Prompt:
Among the lines below, restate word for word only those from the line with "(500, 220) none -> [477,111,525,122] worden" through the line with "(276, 243) none", with both end lines kept.
=== Begin Enclosure ===
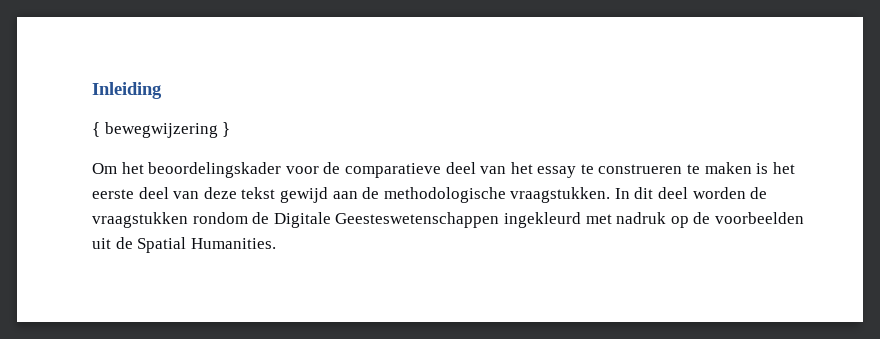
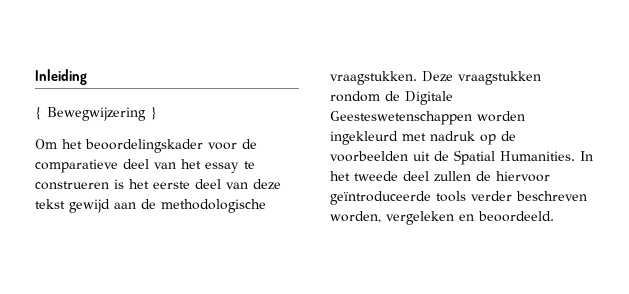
[104,122,218,138] bewegwijzering -> [47,107,146,121] Bewegwijzering
[687,162,752,174] te maken -> (109, 185) none
[614,187,768,199] In dit deel worden de -> [422,71,453,82] Deze
(500, 220) none -> [477,111,525,122] worden
(276, 243) none -> [580,151,593,161] [330,171,550,182] [330,191,587,205] [330,211,554,225] In het tweede deel zullen de hiervoor geïntroduceerde tools verder beschreven worden, vergeleken en beoordeeld.

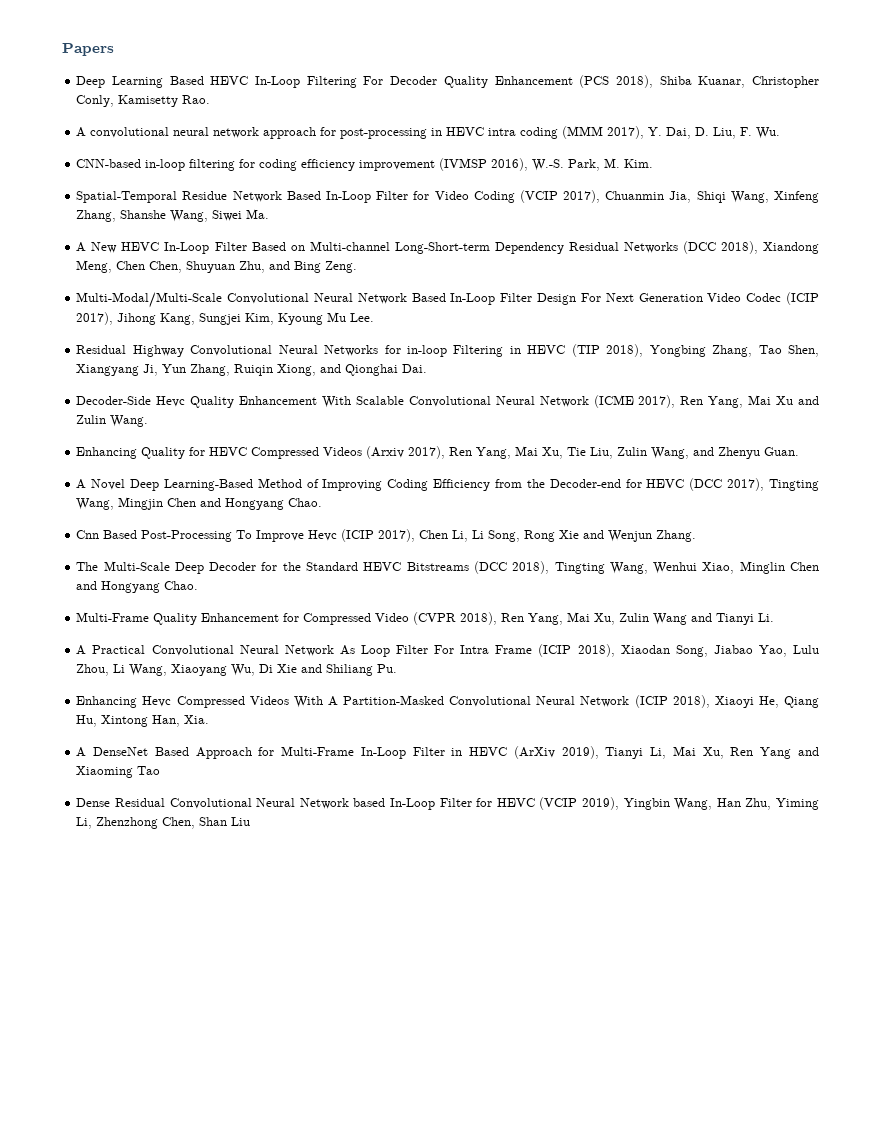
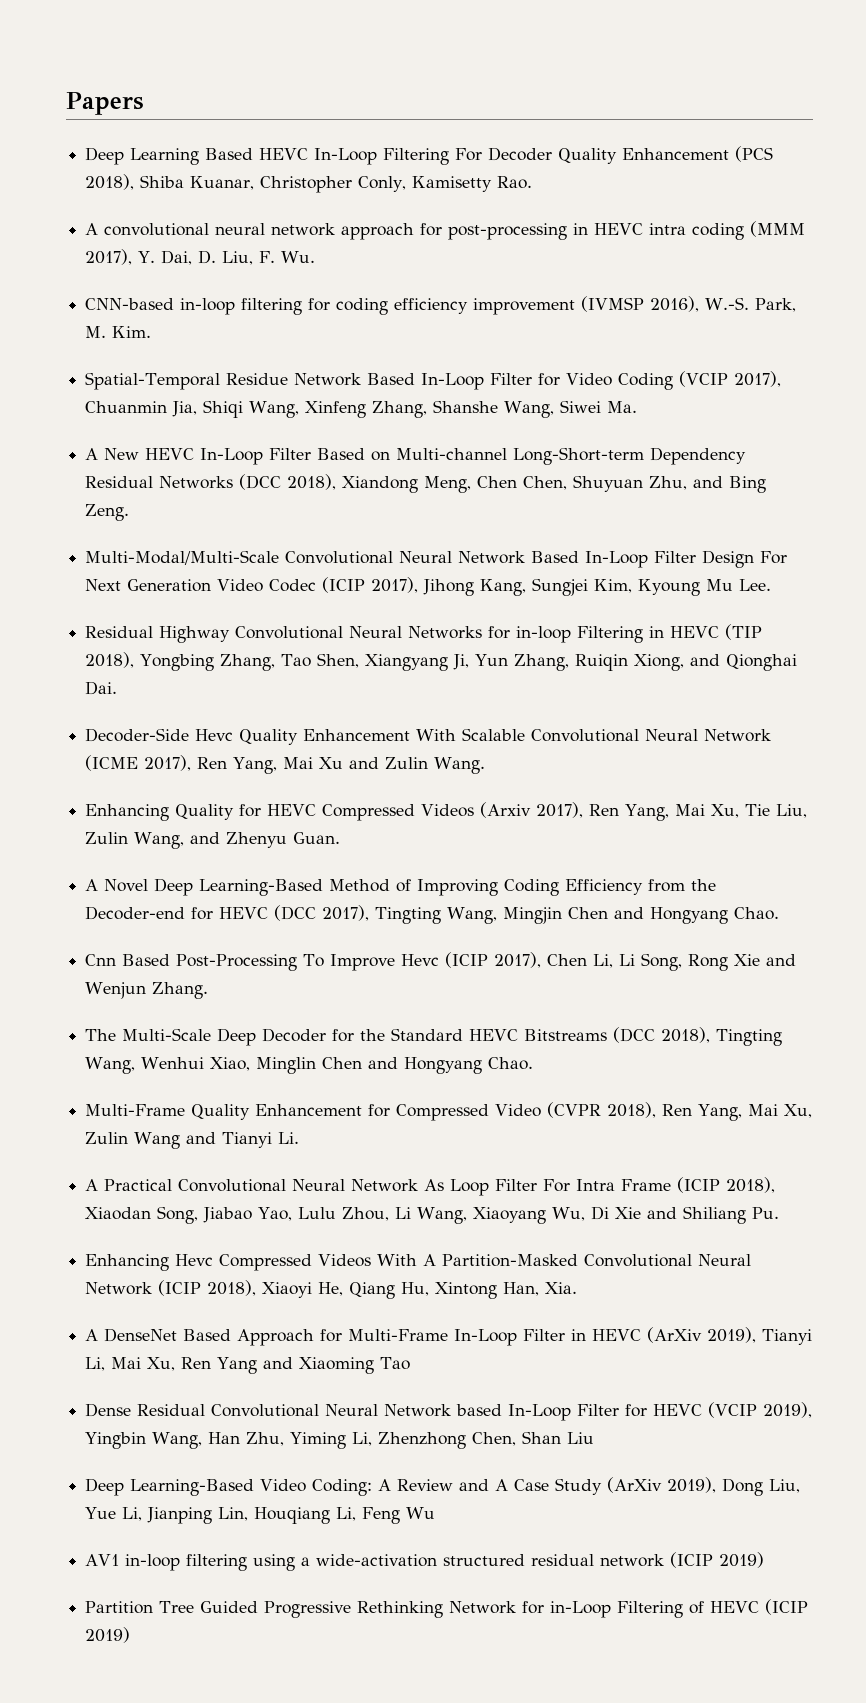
(251, 821) none -> [85,1477,801,1496] [85,1507,436,1524] [85,1552,765,1571] [85,1599,809,1618] [85,1627,131,1643] // Deep Learning-Based Video Coding: A Review and A Case Study (ArXiv 2019), Dong Liu, Yue Li, Jianping Lin, Houqiang Li, Feng Wu // AV1 in-loop filtering using a wide-activation structured residual network (ICIP 2019) // Partition Tree Guided Progressive Rethinking Network for in-Loop Filtering of HEVC (ICIP 2019)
=== End Enclosure ===
Answer box:
(500, 220) none -> [477,111,525,122] worden
(276, 243) none -> [580,151,593,161] [330,171,550,182] [330,191,587,205] [330,211,554,225] In het tweede deel zullen de hiervoor geïntroduceerde tools verder beschreven worden, vergeleken en beoordeeld.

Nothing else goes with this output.